KNOXVILLE, Tenn. — Katya Muraviova and her daughter Sasha lived a simple yet beautiful life in their home country of Ukraine.

"We were happy," Muraviova said. "For example, my family lived together. Also, my daughter could go to school and meet her friends every day."

But that simple life came crashing down when Russia invaded Ukraine last February.

"Everything was destroyed," she said. "We were afraid, really scared about everything and a lot of people died in our country."

So the mother-daughter duo was forced to trade the streets of Ukraine for the playgrounds at Lakeshore Park in Knoxville. They came to the United States as part of the Uniting for Ukraine program, which provides a pathway for Ukrainian citizens and their immediate family members who are outside the U.S. to come to the country and stay temporarily in a two-year period of parole.

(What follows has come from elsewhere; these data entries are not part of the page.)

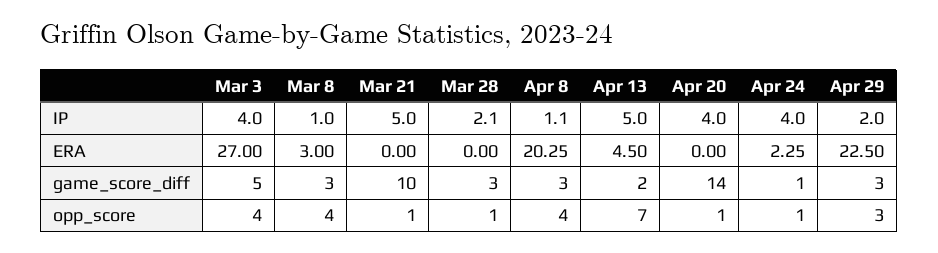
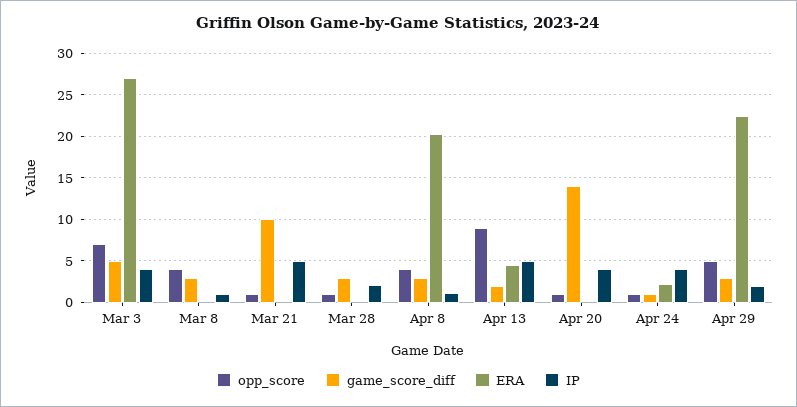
  {
    "IP": {
      "Mar 3": 4,
      "Mar 8": 1,
      "Mar 21": 5,
      "Mar 28": 2.1,
      "Apr 8": 1.1,
      "Apr 13": 5,
      "Apr 20": 4,
      "Apr 24": 4,
      "Apr 29": 2
    },
    "ERA": {
      "Mar 3": 27,
-     "Mar 8": 3,
+     "Mar 8": 0,
      "Mar 21": 0,
      "Mar 28": 0,
      "Apr 8": 20.25,
      "Apr 13": 4.5,
      "Apr 20": 0,
      "Apr 24": 2.25,
      "Apr 29": 22.5
    },
    "game_score_diff": {
      "Mar 3": 5,
      "Mar 8": 3,
      "Mar 21": 10,
      "Mar 28": 3,
      "Apr 8": 3,
      "Apr 13": 2,
      "Apr 20": 14,
      "Apr 24": 1,
      "Apr 29": 3
    },
    "opp_score": {
-     "Mar 3": 4,
+     "Mar 3": 7,
      "Mar 8": 4,
      "Mar 21": 1,
      "Mar 28": 1,
      "Apr 8": 4,
-     "Apr 13": 7,
+     "Apr 13": 9,
      "Apr 20": 1,
      "Apr 24": 1,
-     "Apr 29": 3
+     "Apr 29": 5
    }
  }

Muraviova said, though, adjusting to life in Knoxville hasn't been easy. Her husband and her parents are still in Ukraine, so she hopes to be able to return there sometime soon.

Regardless, she said she is grateful for the help she has received from groups like Bridge Refugee Services and from volunteers. 

"They help us and they found an art class for my daughter, for example," she said. "Also, I have a problem. I have never driven a car and they help me with that."

Muraviova and her daughter actually got to celebrate their first American Thanksgiving last week.

"I tried for the first time in my life stuffing with corn," Muraviova said while laughing. "Yes, it is unusual and it is tasty."

The duo is now gearing up to celebrate its first Christmas in East Tennessee.

"It will be very beautiful and now I can see a lot of Christmas stuff in the shops," she said. "And I think happiness is in the air, so, you know, it makes me happy and I am glad to be here, to be close to people who celebrate this holiday."

And with the situation back home in Ukraine, Muraviova will use all of the happiness she can get. Despite all of that, she said she is extra thankful this year because both her daughter and herself got another chance at life.

"I am thankful that we can be part of another community life," she said. "It is important to be close to another people, good people."